Help, I'm ready to give up

These are three very distinct things.

As a programmer you will understand this simili.

Think of your .items files as your .h

Think of your .rules files as your .c

Think of the .sitemap as the user interface code which, if you are following MVC is separate.

So to turn around your question “In C why do I have to declare a bunch of stuff in a .h file and write functions in a .c file and what’s with all that code over there that runs the UI?” Its because they serve a different purpose.

http://docs.openhab.org/concepts/index.html
http://docs.openhab.org/tutorials/migration.html#new-concepts-things-and-channels

If you are coming from OH 1, Things and Channels replace the config stuff you used to put between { }. This needed to be abstracted to enable autodiscovery and management of everything through the UIs.

How would you propose to mix the functionality across them? For example, create behavior that triggers based on events from multiple sources? If all my zwave stuff is stuck located together, how can I let ym zwave stuff control my MQTT stuff and vise versa?

The primary reason d’etre of OH is to act as a kind of universal translator between multiple (over 150 at this point) technologies and APIs. As such it used the common architecture of layers of abstraction. If you compare it to the OSI networking model you will find a lot of parallels.

Application  Sitemap
Presentation Sitemap
Session      Rules
Transport    Items
Network      Channels   
Data         Bindings/Things
Physical     Dongles/APIs

Obviously the simili above is not perfect but I hope it is at least illustrative.
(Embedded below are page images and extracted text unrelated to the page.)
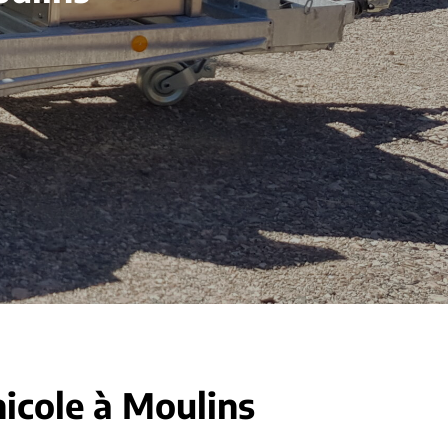
nicole à Moulins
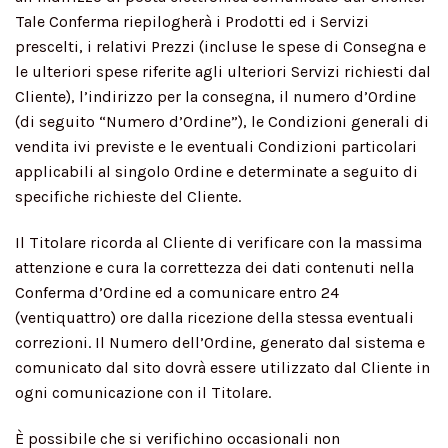
Tale Conferma riepilogherà i Prodotti ed i Servizi
prescelti, i relativi Prezzi (incluse le spese di Consegna e
le ulteriori spese riferite agli ulteriori Servizi richiesti dal
Cliente), l’indirizzo per la consegna, il numero d’Ordine
(di seguito “Numero d’Ordine”), le Condizioni generali di
vendita ivi previste e le eventuali Condizioni particolari
applicabili al singolo Ordine e determinate a seguito di
specifiche richieste del Cliente.
Il Titolare ricorda al Cliente di verificare con la massima
attenzione e cura la correttezza dei dati contenuti nella
Conferma d’Ordine ed a comunicare entro 24
(ventiquattro) ore dalla ricezione della stessa eventuali
correzioni. Il Numero dell’Ordine, generato dal sistema e
comunicato dal sito dovrà essere utilizzato dal Cliente in
ogni comunicazione con il Titolare.
È possibile che si verifichino occasionali non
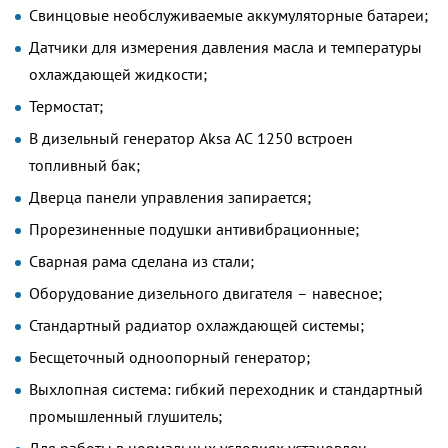
Свинцовые необслуживаемые аккумуляторные батареи;
Датчики для измерения давления масла и температуры
охлаждающей жидкости;
Термостат;
В дизельный генератор Aksa AC 1250 встроен
топливный бак;
Дверца панели управления запирается;
Прорезиненные подушки антивибрационные;
Сварная рама сделана из стали;
Оборудование дизельного двигателя – навесное;
Стандартный радиатор охлаждающей системы;
Бесщеточный одноопорный генератор;
Выхлопная система: гибкий переходник и стандартный
промышленный глушитель;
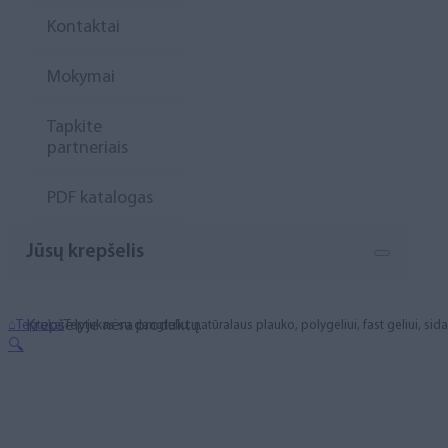
Kontaktai
Mokymai
Tapkite
partneriais
PDF katalogas
Jūsų krepšelis
Krepšelyje nėra produktų.
⌂
Teptukai
Teptukas su dangteliu, natūralaus plauko, polygeliui, fast geliui, sida
🔍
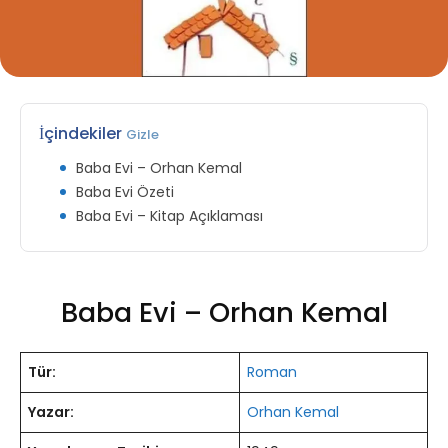
İçindekiler
Gizle
Baba Evi – Orhan Kemal
Baba Evi Özeti
Baba Evi – Kitap Açıklaması
Baba Evi – Orhan Kemal
Tür:
Roman
Yazar:
Orhan Kemal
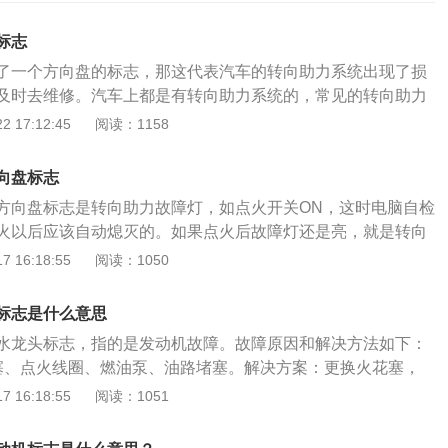
标志
了一个方向盘的标志，那这代表汽车的转向助力系统出现了损
及时去维修。汽车上都是有转向助力系统的，常见的转向助力
是电动转向助力系统，电子液压转向助力系统，机械液压转向
 17:12:45
阅读：1158
向助力系统是没有液压机构的，这种转向助力系统是依靠电动
力的。电子液压转向助力系统和机械液压转向助力系统是有液
向盘标志
转向助力系统是有转向助力泵的。电子液压转向助力系统的转
方向盘标志是转向助力故障灯，如点火开关ON，这时电脑自检
机带动的，机械液压转向助力系统的转向助力泵是由发动机带
火以后应该自动熄灭的。如果点火后故障灯还是亮，就是转向
向助力系统和电动转向助力系统是很多车会使用的，机械液压
汽车的转向系统发生了故障，需要及时维修。如果转向系统故
 16:18:55
阅读：1050
分老款汽车才会使用。电子液压转向助力系统是不需要消耗发
汽车的转向系统部分失灵，这时需要用力才能转动汽车的方向
果转向助力系统有液压机构，那就需要定期更换转向助力油，
故障灯是红色的话，汽车的转向系统全部失灵，这时需要用非
变重。在平时保养时，要定期检查一下转向助力系统工作是否
标志是什么意思
动汽车的方向盘。汽车的转向系统故障灯亮，可能是汽车的转
力系统出现了损坏，那需要立即维修。
水龙头标志，指的是发动机故障。故障原因和解决方法如下：
气、转向助力系统的连接位置松动，转向液压管道中有异物等
塞、点火线圈、燃油泵、油路堵塞。解决方案：更换火花塞，
及时去4S店维修。这时汽车尽量就不要使用了，避免因为转向
维修。2、水温、曲轴位置、空气流量、进气温度、氧传感器接
 16:18:55
阅读：1051
车辆失去控制。所有汽车都有转向助力系统，常见的转向助力
：建议到正规4S店更换氧传感器。3、油质差导致发动机磨
是电动转向助力系统、电液转向助力系统和机械液压转向助力
起。解决方案：更换汽油，更换车辆损坏的配件，马上清洗汽
向系统中没有液压机构，依靠电动机直接提供转向动力。电子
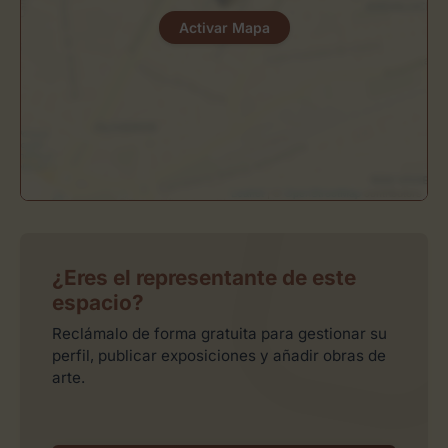
Activar Mapa
Leaflet
| ©
OpenStreetMap
contributors
¿Eres el representante de este
espacio?
Reclámalo de forma gratuita para gestionar su
perfil, publicar exposiciones y añadir obras de
arte.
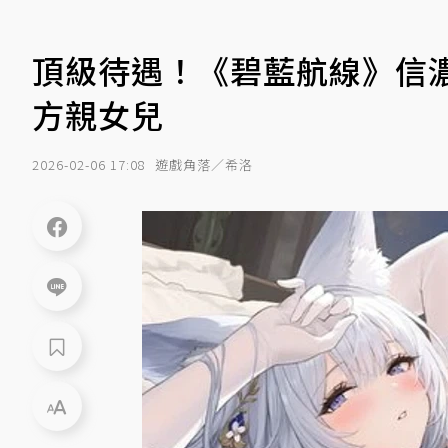
頂級待遇！《碧藍航線》信濃推
方親女兒
2026-02-06 17:08
遊戲角落／希洛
These things build upon each other and the layers of abstraction allow, for example, Rules to work with any Item with no knowledge of what that Item represents nor how that Item communicates with the device it represents.

This is in the works and one of the main reasons for the Experimental Rules Engine.

And this is what the Experimental Rules Engine is intending to create. However, even with this you will still have a layer of abstraction between Items and Rules because a Rule should not know nor care what technology or device an Item is attached to.